Above all, stand by those numbers, have confidence in them, and know where the risks are. Challenge yourselves on them and make sure you really believe in them.  When you’re clear on your assumptions you can also explain how they might flex in different circumstances and what that would mean for trading and cashflows.  It might not look as pretty as you’d like, but it inspires confidence and confidence is what drives investment.

Inspiring confidence

People and clients are equally as important, so let’s think about the other key questions a potential investor might have. Is the key management team fixed in place and there for the long-term? Would anyone from key management not want to continue post a deal? What about succession planning? Is there a properly contracted client portfolio? How solid are those client relationships?  There’s no such thing as a wrong answer, albeit different answers will influence appetite and valuation.  The only wrong answer is a vague one.

And finally………..

Some elements of our sector still have some outdated attitudes when it comes to investment and the private equity community, in particular. If some of the following points sound familiar, then it’s time to re-evaluate!

  • Not taking funding to grow a business is not a badge of honour. We hear that so often when people come to us – one of the first things they boast about is that they’ve never had financing. That’s like sitting in front of someone and saying ‘I didn’t buy a house until I was 50 because I didn’t want a mortgage’.  Were there really opportunities for significant growth in the past and what’s the true growth appetite of these people if they didn’t have clear and sound reasons for not acting on them?

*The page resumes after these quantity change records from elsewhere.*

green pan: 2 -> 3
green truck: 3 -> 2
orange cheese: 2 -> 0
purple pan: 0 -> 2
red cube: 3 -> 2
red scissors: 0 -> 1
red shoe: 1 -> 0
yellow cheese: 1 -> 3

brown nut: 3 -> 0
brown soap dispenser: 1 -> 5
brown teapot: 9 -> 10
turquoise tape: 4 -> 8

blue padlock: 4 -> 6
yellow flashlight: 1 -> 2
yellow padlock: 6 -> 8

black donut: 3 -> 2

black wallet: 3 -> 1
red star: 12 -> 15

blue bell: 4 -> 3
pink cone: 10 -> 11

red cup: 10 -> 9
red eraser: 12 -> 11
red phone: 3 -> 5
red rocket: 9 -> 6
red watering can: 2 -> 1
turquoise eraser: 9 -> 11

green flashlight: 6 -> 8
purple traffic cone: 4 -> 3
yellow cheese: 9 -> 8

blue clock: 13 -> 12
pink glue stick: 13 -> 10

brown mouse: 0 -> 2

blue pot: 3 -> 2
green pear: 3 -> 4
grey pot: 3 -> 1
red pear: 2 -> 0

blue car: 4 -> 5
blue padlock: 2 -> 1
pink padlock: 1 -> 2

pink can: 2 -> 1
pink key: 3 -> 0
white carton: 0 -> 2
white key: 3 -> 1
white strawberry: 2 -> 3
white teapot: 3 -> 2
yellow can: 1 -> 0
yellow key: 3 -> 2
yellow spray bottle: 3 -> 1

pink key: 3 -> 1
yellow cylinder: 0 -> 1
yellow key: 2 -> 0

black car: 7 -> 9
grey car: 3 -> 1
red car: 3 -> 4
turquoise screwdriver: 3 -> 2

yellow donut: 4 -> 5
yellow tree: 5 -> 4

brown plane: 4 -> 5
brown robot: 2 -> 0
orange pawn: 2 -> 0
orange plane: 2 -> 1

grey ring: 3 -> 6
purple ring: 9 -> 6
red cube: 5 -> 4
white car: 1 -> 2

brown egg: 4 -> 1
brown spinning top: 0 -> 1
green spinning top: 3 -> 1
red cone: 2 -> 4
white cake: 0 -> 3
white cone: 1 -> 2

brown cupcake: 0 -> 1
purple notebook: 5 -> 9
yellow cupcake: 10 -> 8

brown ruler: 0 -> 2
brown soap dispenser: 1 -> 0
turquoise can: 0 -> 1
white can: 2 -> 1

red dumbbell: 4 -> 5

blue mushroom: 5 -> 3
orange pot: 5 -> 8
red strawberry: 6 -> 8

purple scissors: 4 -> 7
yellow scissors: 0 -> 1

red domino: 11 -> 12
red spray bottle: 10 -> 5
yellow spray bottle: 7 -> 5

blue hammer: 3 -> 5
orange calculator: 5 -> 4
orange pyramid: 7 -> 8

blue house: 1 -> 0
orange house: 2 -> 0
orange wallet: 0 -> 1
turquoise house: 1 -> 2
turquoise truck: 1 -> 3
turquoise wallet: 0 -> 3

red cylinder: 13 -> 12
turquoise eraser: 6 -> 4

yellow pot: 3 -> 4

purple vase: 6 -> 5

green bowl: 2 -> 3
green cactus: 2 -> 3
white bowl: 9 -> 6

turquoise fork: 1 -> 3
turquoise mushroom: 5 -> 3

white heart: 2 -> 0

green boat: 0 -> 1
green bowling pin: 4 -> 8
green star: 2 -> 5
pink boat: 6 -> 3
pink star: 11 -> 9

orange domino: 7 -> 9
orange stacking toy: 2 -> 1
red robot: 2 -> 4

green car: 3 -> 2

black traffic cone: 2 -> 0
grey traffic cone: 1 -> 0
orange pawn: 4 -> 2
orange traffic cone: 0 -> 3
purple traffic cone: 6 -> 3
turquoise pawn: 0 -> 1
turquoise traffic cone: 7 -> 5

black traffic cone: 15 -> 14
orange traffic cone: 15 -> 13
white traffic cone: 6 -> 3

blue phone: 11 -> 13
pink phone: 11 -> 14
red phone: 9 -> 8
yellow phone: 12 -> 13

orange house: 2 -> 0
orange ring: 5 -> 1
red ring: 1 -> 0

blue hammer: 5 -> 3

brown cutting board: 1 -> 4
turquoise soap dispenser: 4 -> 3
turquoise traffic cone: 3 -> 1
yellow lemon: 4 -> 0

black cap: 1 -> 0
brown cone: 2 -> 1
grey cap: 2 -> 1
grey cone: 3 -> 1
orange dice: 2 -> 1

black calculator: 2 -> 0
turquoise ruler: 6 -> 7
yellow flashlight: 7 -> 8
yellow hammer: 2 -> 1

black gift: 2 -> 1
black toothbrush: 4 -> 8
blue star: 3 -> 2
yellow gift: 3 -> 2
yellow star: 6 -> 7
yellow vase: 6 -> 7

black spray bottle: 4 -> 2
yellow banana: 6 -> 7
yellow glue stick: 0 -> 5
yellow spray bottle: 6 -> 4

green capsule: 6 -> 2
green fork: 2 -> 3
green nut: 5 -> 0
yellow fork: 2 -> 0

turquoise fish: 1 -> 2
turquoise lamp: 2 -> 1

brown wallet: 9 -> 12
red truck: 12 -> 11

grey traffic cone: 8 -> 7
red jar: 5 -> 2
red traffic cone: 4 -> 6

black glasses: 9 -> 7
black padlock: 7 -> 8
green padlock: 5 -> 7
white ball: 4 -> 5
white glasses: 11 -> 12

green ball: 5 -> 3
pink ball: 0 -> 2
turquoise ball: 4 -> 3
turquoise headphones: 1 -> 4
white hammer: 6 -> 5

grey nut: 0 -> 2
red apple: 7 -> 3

  • Private equity is often viewed with suspicion, seen as driving businesses hard for growth, no matter the cost.  Ultimately any investor placing a bet on a service-based company is backing its people as they’re the only long term assets.  Trashing the people is trashing your investment.  Management teams of private equity backed businesses can sometimes be their own worst enemies. They can fall into the trap of looking for conflict that simply isn’t there. Don’t imagine it or obsessively go looking for it, because if you do too much of that, it will appear for you.

Ultimately, investors want to be able to solve things for people. They want to be partners in all senses of the word, not just financial enablers, working with you to drive business success and a better future for you, as well as the value of their investment. It really can be that simple!